In one embodiment, the sending module 23 is further configured to: indicate, by using a PDCCH, the first time-frequency resource used for transmitting the first data packet; or indicate, by using a PDCCH scrambled by using an SPS C-RNTI, the first time-frequency resource used for transmitting the first data packet.
Optionally, when the base station is applied to an SPS scenario, the sending module 23 is further configured to send an SPS activated indication message to the UE.
The base station provided in this embodiment may be configured to perform the method in Embodiment 1. Specific implementations and technical effects of the base station are similar to those of the method. Details are not described herein again.
It should be noted that the units in Embodiment 2 and Embodiment 3 may be separately disposed processing elements; or may be integrated into an apparatus in which an execution body is located, for example, a chip of a base station or UE; or may be stored, in a form of program code, in a memory of the apparatus in which an execution body is located. The program code is invoked by a processing element of the apparatus in which the execution body is located, to perform functions of the foregoing units. In addition, the units may be integrated together or may be implemented independently. The processing element herein may be a central processing unit (CPU), an application-specific integrated circuit (ASIC), one or more integrated circuits configured to implement the foregoing method, for example, one or more microprocessors (DSP), one or more field programmable gate arrays (FPGA), or a combination of a CPU and an ASIC.
-*-*-
## Task instructions
(1) Return the part of the base station passage starting with "In one embodiment, the" and going on through "described herein again.", word for word.
(2) Write the next part of the base station passage, picking up right after its final sentence.

## Dataset content
-*-*-
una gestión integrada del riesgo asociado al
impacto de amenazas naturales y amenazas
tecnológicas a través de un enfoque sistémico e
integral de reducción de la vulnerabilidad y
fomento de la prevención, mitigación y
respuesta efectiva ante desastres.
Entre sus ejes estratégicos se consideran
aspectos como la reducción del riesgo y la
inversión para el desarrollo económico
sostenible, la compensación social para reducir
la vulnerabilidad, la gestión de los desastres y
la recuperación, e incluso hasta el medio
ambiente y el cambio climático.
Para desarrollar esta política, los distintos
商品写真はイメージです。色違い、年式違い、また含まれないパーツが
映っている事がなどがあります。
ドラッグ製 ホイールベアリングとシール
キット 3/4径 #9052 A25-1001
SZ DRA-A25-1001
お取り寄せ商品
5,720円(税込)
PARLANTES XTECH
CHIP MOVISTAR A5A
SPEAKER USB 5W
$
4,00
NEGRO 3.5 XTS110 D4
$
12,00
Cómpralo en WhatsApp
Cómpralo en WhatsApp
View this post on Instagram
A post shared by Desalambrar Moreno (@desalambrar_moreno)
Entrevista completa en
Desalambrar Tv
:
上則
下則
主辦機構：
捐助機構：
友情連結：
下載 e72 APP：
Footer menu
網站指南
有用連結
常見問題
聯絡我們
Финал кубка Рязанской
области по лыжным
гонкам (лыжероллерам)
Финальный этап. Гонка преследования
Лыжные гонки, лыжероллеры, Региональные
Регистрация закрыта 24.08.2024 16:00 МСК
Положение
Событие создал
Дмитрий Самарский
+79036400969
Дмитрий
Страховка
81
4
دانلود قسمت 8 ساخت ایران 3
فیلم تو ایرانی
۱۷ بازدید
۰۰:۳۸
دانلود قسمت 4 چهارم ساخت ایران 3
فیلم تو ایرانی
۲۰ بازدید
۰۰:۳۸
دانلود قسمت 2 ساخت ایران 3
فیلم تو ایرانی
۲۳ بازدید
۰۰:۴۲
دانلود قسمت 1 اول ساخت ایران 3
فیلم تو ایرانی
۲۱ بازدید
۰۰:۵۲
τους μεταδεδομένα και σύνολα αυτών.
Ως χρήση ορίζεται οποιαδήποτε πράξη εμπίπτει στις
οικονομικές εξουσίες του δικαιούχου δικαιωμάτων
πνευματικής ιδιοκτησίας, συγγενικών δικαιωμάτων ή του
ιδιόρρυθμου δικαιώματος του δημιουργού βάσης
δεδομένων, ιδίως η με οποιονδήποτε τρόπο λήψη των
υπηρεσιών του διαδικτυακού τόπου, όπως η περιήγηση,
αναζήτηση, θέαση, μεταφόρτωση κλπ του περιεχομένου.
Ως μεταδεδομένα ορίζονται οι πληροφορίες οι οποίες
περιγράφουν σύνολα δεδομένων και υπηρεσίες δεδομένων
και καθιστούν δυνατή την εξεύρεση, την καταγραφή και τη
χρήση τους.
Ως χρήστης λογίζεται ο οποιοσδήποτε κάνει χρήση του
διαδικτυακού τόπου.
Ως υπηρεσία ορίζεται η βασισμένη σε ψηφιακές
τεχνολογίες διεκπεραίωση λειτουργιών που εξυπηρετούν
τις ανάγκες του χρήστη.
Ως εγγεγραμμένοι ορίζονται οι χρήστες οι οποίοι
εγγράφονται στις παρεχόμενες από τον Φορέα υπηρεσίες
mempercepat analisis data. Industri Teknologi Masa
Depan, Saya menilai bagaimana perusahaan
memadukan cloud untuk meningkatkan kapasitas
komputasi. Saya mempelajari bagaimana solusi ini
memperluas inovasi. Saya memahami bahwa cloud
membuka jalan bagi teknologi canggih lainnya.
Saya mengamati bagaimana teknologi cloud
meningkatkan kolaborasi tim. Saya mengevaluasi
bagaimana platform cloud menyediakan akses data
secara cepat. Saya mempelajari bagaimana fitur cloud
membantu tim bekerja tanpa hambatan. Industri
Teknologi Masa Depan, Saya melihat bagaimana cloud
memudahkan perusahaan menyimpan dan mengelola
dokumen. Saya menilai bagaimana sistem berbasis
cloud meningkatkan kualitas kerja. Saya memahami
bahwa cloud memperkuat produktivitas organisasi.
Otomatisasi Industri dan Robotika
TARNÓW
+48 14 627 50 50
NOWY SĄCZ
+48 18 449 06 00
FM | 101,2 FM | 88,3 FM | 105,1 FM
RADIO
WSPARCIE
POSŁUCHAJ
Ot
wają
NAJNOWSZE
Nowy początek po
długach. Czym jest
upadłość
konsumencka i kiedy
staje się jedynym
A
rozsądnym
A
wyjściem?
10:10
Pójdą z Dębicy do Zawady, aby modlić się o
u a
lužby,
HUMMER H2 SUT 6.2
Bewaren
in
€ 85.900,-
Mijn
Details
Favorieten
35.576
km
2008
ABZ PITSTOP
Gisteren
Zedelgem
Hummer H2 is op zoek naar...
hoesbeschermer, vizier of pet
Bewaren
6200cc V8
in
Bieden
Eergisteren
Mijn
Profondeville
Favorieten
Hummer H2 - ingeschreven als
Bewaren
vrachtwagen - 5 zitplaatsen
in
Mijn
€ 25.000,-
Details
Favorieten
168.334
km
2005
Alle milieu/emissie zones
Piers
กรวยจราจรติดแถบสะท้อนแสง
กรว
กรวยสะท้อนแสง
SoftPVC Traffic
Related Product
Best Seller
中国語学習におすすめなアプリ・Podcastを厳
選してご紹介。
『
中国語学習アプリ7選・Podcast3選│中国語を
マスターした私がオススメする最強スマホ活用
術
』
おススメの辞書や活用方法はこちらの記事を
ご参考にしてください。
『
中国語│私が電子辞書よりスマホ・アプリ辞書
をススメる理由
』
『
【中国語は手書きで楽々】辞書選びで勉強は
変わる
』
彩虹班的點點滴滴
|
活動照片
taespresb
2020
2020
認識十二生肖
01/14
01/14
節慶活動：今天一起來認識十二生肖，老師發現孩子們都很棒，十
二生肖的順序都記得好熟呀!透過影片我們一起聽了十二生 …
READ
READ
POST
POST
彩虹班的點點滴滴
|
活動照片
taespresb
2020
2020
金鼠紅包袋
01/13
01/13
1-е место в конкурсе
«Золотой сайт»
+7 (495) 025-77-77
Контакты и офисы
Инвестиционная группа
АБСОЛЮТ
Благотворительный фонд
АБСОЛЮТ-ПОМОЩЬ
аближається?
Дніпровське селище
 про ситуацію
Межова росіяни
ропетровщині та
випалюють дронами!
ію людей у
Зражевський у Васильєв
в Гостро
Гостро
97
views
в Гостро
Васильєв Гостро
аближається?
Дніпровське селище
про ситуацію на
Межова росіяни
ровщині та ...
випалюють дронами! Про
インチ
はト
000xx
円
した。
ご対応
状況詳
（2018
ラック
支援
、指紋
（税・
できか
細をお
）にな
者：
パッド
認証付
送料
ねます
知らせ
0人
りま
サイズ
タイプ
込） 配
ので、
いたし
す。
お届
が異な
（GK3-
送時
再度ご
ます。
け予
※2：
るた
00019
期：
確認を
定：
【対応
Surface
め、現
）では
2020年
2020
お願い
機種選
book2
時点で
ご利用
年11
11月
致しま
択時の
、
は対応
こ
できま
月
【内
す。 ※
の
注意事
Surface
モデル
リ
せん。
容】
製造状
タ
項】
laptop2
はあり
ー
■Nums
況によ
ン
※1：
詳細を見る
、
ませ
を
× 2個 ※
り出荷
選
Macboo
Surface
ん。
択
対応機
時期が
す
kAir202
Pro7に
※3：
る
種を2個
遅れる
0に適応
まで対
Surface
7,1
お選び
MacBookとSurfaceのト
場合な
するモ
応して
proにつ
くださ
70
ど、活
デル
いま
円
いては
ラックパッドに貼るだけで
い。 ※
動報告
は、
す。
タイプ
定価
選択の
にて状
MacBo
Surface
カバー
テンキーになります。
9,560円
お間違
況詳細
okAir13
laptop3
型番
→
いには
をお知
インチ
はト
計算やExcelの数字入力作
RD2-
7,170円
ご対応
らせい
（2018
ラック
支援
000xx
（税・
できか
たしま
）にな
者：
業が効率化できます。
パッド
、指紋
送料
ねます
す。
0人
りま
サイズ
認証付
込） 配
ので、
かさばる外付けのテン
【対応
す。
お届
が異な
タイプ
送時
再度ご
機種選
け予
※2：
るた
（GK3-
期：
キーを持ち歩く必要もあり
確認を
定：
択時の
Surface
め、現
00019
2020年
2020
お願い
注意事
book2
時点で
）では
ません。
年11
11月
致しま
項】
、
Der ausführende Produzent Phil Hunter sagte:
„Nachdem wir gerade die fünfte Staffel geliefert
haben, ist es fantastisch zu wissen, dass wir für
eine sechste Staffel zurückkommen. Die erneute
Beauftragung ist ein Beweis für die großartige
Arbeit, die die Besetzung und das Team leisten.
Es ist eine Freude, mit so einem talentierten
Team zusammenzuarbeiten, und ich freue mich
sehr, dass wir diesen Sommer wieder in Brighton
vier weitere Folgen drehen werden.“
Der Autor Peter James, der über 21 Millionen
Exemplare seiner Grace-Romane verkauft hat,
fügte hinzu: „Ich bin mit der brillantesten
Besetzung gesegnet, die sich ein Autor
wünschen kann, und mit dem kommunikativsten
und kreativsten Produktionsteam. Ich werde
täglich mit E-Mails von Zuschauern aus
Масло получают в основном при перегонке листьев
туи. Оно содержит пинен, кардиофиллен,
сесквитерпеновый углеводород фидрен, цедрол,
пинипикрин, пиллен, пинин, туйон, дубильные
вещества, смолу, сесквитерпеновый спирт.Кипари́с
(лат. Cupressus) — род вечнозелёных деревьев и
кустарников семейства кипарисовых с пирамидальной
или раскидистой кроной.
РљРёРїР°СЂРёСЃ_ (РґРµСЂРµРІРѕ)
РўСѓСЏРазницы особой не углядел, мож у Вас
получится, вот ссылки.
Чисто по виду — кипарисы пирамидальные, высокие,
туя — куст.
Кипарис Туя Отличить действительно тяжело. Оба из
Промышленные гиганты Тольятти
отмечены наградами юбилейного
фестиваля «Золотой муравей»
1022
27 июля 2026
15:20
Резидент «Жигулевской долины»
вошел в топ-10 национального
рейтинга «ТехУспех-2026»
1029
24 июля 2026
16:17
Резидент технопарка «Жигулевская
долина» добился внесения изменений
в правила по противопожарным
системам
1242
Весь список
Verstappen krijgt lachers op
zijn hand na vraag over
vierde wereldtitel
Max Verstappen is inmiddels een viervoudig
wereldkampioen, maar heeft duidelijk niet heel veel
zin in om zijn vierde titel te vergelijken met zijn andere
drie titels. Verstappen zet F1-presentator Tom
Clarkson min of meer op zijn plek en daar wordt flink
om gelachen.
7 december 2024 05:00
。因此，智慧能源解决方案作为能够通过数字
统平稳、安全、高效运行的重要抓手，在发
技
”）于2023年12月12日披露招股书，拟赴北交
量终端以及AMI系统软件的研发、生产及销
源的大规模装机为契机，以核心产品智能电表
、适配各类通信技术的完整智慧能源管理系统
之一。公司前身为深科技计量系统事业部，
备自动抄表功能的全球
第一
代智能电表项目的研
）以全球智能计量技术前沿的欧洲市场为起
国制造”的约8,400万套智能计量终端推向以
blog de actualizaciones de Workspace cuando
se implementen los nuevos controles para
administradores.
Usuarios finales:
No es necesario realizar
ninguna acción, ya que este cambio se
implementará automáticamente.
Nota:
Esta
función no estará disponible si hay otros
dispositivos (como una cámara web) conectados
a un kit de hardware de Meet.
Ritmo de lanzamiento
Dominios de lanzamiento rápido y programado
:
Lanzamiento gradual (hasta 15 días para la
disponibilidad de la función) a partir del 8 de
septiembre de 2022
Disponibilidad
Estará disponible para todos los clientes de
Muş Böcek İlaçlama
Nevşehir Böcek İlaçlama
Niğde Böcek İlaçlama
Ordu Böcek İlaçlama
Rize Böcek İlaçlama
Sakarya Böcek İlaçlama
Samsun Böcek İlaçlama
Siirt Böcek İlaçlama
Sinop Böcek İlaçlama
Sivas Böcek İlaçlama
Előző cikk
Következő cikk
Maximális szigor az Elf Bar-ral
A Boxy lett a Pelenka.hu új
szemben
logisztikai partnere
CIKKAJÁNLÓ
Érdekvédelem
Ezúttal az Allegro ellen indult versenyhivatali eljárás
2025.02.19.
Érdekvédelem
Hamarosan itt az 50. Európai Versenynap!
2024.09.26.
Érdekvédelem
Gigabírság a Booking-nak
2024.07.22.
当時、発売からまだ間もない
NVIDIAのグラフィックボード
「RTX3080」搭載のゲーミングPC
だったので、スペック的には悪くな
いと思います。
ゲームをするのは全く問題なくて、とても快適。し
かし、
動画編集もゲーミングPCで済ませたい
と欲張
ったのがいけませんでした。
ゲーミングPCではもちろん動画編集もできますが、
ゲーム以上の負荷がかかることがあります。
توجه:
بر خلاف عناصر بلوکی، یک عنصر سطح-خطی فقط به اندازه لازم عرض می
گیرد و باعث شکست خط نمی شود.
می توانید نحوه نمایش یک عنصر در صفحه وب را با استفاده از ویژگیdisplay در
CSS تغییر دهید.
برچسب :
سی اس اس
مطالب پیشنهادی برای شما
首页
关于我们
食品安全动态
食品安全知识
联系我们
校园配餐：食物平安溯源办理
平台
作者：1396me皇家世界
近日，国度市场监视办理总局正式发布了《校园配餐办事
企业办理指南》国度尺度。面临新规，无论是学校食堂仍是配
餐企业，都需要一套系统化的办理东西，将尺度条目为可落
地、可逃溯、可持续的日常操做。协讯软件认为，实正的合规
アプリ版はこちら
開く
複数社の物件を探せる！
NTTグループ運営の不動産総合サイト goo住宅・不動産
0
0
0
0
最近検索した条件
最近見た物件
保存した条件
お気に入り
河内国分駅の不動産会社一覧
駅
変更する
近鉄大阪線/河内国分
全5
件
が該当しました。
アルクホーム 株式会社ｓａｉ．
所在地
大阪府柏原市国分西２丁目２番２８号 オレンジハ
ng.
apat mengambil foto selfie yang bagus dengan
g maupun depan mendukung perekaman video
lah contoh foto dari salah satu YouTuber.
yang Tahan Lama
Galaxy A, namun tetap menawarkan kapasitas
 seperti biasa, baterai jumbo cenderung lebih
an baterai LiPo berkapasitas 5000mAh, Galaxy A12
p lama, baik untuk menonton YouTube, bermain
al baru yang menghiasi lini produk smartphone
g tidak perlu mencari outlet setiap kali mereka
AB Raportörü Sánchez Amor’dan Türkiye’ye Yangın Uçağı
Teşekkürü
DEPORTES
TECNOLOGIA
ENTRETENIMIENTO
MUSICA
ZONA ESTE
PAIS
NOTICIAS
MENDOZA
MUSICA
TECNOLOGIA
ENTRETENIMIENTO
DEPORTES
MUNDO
-*-*-
## Answers for this exercise
(1)
In one embodiment, the sending module 23 is further configured to: indicate, by using a PDCCH, the first time-frequency resource used for transmitting the first data packet; or indicate, by using a PDCCH scrambled by using an SPS C-RNTI, the first time-frequency resource used for transmitting the first data packet.
Optionally, when the base station is applied to an SPS scenario, the sending module 23 is further configured to send an SPS activated indication message to the UE.
The base station provided in this embodiment may be configured to perform the method in Embodiment 1. Specific implementations and technical effects of the base station are similar to those of the method. Details are not described herein again.

(2)
FIG. 6 is a schematic structural diagram of UE according to Embodiment 4 of the present invention. As shown in FIG. 6, the UE of this embodiment includes a processor 31, a memory 32, a transmitter 33, and a receiver 34. The memory 32, the transmitter 33, and the receiver 34 are connected to and communicate with the processor 31 by using a system bus. The memory 32 is configured to store a computer program. The transmitter 33 is configured to send data to another device. The receiver 34 is configured to receive data sent by another device. The processor 31 is configured to run the program stored in the memory 32, so that the UE performs the following method.
In one embodiment, the processor 31 is configured to: when a first data packet and a second data packet are simultaneously transmitted, map the first data packet to a first time-frequency resource, and map the second data packet to a second time-frequency resource, where the first time-frequency resource and the second time-frequency resource belong to a same time-frequency resource block, and the first time-frequency resource and the second time-frequency resource have a same time domain resource and non-overlapping frequency domain resources.
The transmitter 33 is configured to send the first data packet and the second data packet to a base station by using the time-frequency resource block.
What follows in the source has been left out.